Three or four grains are usually planted in each hole; they are later thinned down to two plants per stand after emergence.

With some varieties, only two seeds are planted per hole and no thinning is done.

Depth of placement of the grains at planting could be 2 – 3cm, but if the soil is relatively dry at planting time, the seeds should be planted a bit deeper.

The exact time for planting maize in West Africa varies with location in the rain forest area, where the rainy season is long, two crops of maize can be grown in each season. Early maize is planted in late March or early April, while the late maize is planted in mid-August.

Fertilizer Application:

Fertilizer recommendations for maize vary with the type of soil on which it is grown.

The organic (manure) can be applied if the land is not sufficiently fertile.

The organic (N.P.K.) is very compulsory after the second week planting.

You can top it with nitrogen like urea after the 6th week.

Apply matchbox full fertilizer per plant.

Weeding:

All through the growing season, weeds must be kept in control.

This can be done with hoe or cutlass, but the best method is herbicide (agro-chemical) especially in case of large scale farming.

If hoe weeding is done, the first weeding is performed at about 3 weeks after planting while the second one is done 3-4 weeks later.

The use of herbicides to control weeds in maize is becoming widespread in West Africa. The herbicide is applied within the first week after planting.

Simazine and Atrazine are among the recommended herbicides for maize.

Maize Storage:

Maize that is harvested dry contains 15 – 20% moisture at the time of harvesting; the husks are removed from the cob. Then shelling is done to separate the grains from the rest of the cob.

After shelling, maize must be dried to a moisture content of 10-11% before it is stored. Drying may be done in the sun over several days, or in mechanical driers which blow hot air over the grains.

Once dry, the maize grains can then be stored in silos or in sacks without faer of deterioration.

Maize Grain Content:

On the average, maize grain contains:- a.60% Starch; b.13% Water; c.10% Protein; d.4% Oil; e.2% Sugars; f.3% Fibre; g.Yellow maize contains appreciable amounts of vitamin A

Diseases and Pests:

Cornsmut: It is caused by a fungus, Ustilago Zeae.

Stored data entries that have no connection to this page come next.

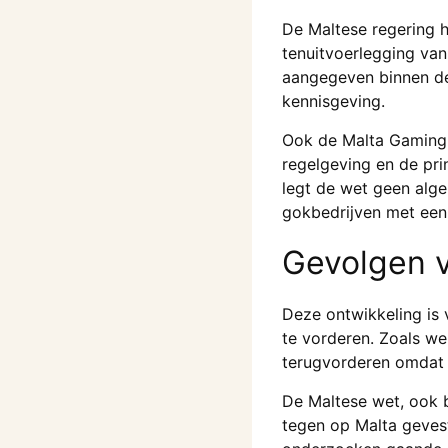
De Maltese regering 
tenuitvoerlegging van
aangegeven binnen de
kennisgeving.
Ook de Malta Gaming A
regelgeving en de pri
legt de wet geen alg
gokbedrijven met een 
Gevolgen v
Deze ontwikkeling is 
te vorderen. Zoals w
terugvorderen omdat o
De Maltese wet, ook b
tegen op Malta geves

It attacks a few stems, leaves and tassels, forming large swollen structures containing black spores. The few plants that are affected should be uprooted and burned.

Maize Rust: It is caused by the fungus called Puccinia Polysora. It causes purplish spots to develop on the leaves, finally causing death of the leaves. Control is by the use of resistant varieties such as NSI.

Maize Streak: This is a virus disease which is transmitted by a group of insects known as leafhoppers. The disease causes yellow streaking of the leaves and deformation of the plant accompanied by stunting. The best control measure is to uproot and burn infected plants.

Stem Borers: These are serious pests of maize, particularly late maize. They are the larvae of moths. They bore into the maize stem and often damage the growing point while the maize is still young. Control is by dusting the leaf axils with 5% DDT at 2 and 4 weeks after planting, infected plant residues should be burned, and crop rotation should be practiced for greater control.

Weevils: These are serious pests of stored maize. They inhabit and feed on the maize grains.

Cobs with the husks removed may be dusted with 0.5% lindane dust for shelled maize, it is best to fumigate with methyl bromide or with carbon disulphide.

Earthworms, Armyworms and the Variegated Grasshopper may attack maize on the field, resulting in reduction in yield.